**Short exercise A:** Return the records unchanged, from the line with "orange arrow: rotated 18 degrees clockwise" up to and including the last line of the records, leaving out the picture lines.

-- Begin Document extract --

Celebrated New York Times columnist Thomas L Friedman, a flat-earthling, in a provocative polemic this week accused the United States president of being the nation's addict-in-chief to oil with "a massive, fraudulent, pathetic excuse for an energy policy". ("Mr Bush, Lead or Leave", June 22, 2008).

He described the president's strategy as getting "Saudi Arabia, our chief oil pusher, to up our dosage for a little while and bring down the oil price just enough so the renewable energy alternatives can't totally take off. Then try to strong arm Congress into lifting the ban on drilling offshore and in the Arctic National Wildlife Refuge."

Friedman, whose books include The World is Flat: A Brief History of the Twenty-first Century, admits that "we're going to need oil for

 

years to come". But he said that for geopolitical reasons he prefers the US getting as much oil as possible from domestic wells. He also admits that "our future is not in oil".

He wants the president to tell the country an allegedly much larger truth: "Oil is poisoning our climate and our geopolitics, and here is how we're going to break our addiction: We're going to set a floor price of US$4.50 a gallon for gasoline and $100 a barrel for oil. And that floor price is going to trigger massive investments in renewable energy - particularly wind, solar panels and solar thermal. And we're also going to go on a crash program to dramatically increase energy efficiency, to drive conservation to a whole new level and to build more nuclear power. And I want every Democrat and every Republican to join me in this endeavor."

Friedman talks as if he wants the president to be an autocratic dictator. Does Friedman not know that with $4.50 gas and $100 oil, a large number of working people will not be able to make ends meet with their current income, or retirees on social security will not be able to heat their homes this winter? Airlines and other transportation companies would face bankruptcy? Does he not know that in a democracy, sustained $100 oil translates into a serious political problem? The oil problem does not lend itself to simplistic solutions. Yet that is precisely what our flat-earthling proposes.

Even multinational corporations are being forced to raise prices to ward off losses from high energy costs. For example, Dow Chemical has just announced it will raise the price of its products by as much as an additional 25% in July, on top of the 20% increase in June, in an effort to offset the continuing relentless rise in the cost of energy and hydrocarbon feed stocks. The company also will implement a freight surcharge of $300 per shipment by truck and $600 per shipment by rail, effective August 1, 2008.

Furthermore, Dow is temporarily idling and reducing production at a number of manufacturing plants, having reduced its ethylene oxide production worldwide by 25%, and idled 30% of its North America acrylic acid production. Dow also will idle 40% of its European styrene production capacity, and has reduced its European polystyrene production rate by 15%.

In light of a sharp decline in auto sales, Dow's Automotive unit is announcing a series of cost reduction measures covering facilities, people and external spending, divesting its paint shop sealer business and is implementing plant consolidations resulting in the closure of three production units. In addition, Dow Building Solutions temporarily idled 20% of its European capacity for producing Styrofoam insulation.

-- End Document extract --
-- Begin Records to use --

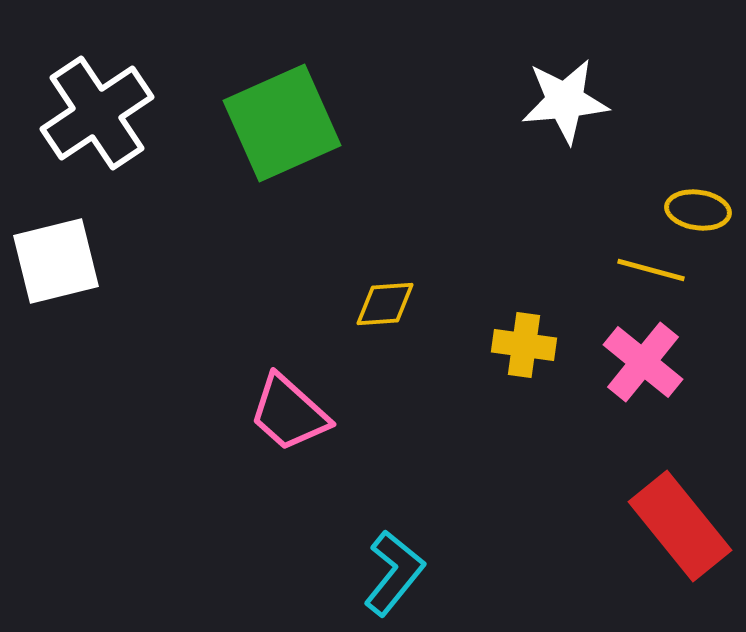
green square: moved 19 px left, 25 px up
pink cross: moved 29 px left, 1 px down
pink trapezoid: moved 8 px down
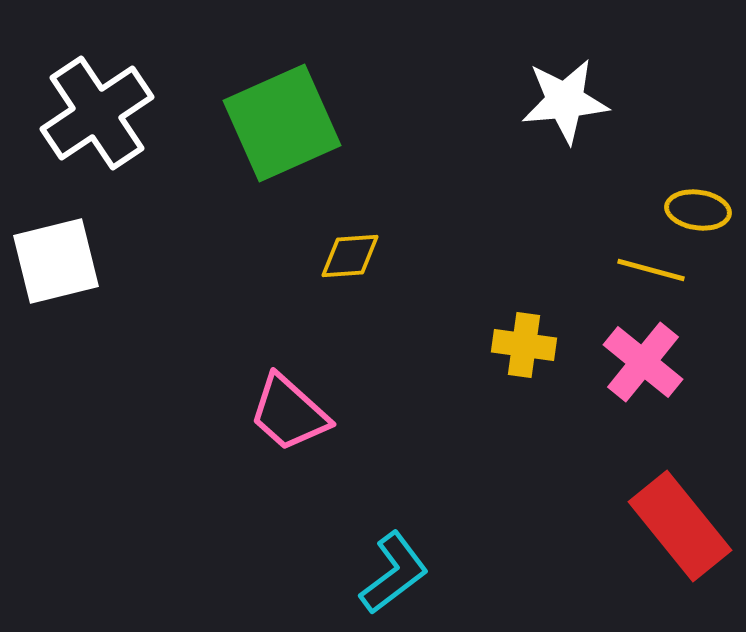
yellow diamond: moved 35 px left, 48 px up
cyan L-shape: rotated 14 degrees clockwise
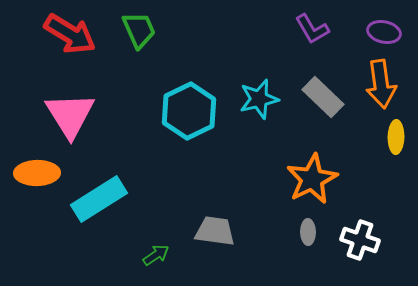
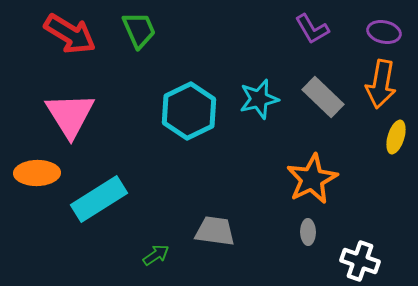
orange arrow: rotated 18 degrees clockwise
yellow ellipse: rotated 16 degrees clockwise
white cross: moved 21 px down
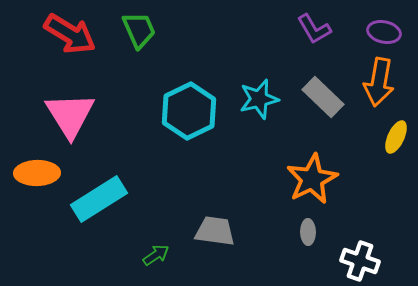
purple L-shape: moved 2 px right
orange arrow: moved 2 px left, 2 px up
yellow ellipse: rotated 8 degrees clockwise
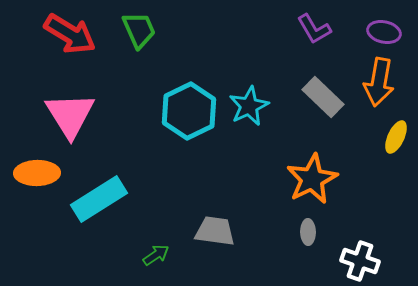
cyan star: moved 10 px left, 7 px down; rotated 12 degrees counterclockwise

-- End Records to use --

**Short exercise B:** Retype the piece on oil policy from "Even multinational corporations" up to and including "August 1, 2008.".

**Exercise answer A:**
orange arrow: rotated 18 degrees clockwise
yellow ellipse: rotated 16 degrees clockwise
white cross: moved 21 px down
purple L-shape: moved 2 px right
orange arrow: moved 2 px left, 2 px up
yellow ellipse: rotated 8 degrees clockwise
cyan star: moved 10 px left, 7 px down; rotated 12 degrees counterclockwise

**Exercise answer B:**
Even multinational corporations are being forced to raise prices to ward off losses from high energy costs. For example, Dow Chemical has just announced it will raise the price of its products by as much as an additional 25% in July, on top of the 20% increase in June, in an effort to offset the continuing relentless rise in the cost of energy and hydrocarbon feed stocks. The company also will implement a freight surcharge of $300 per shipment by truck and $600 per shipment by rail, effective August 1, 2008.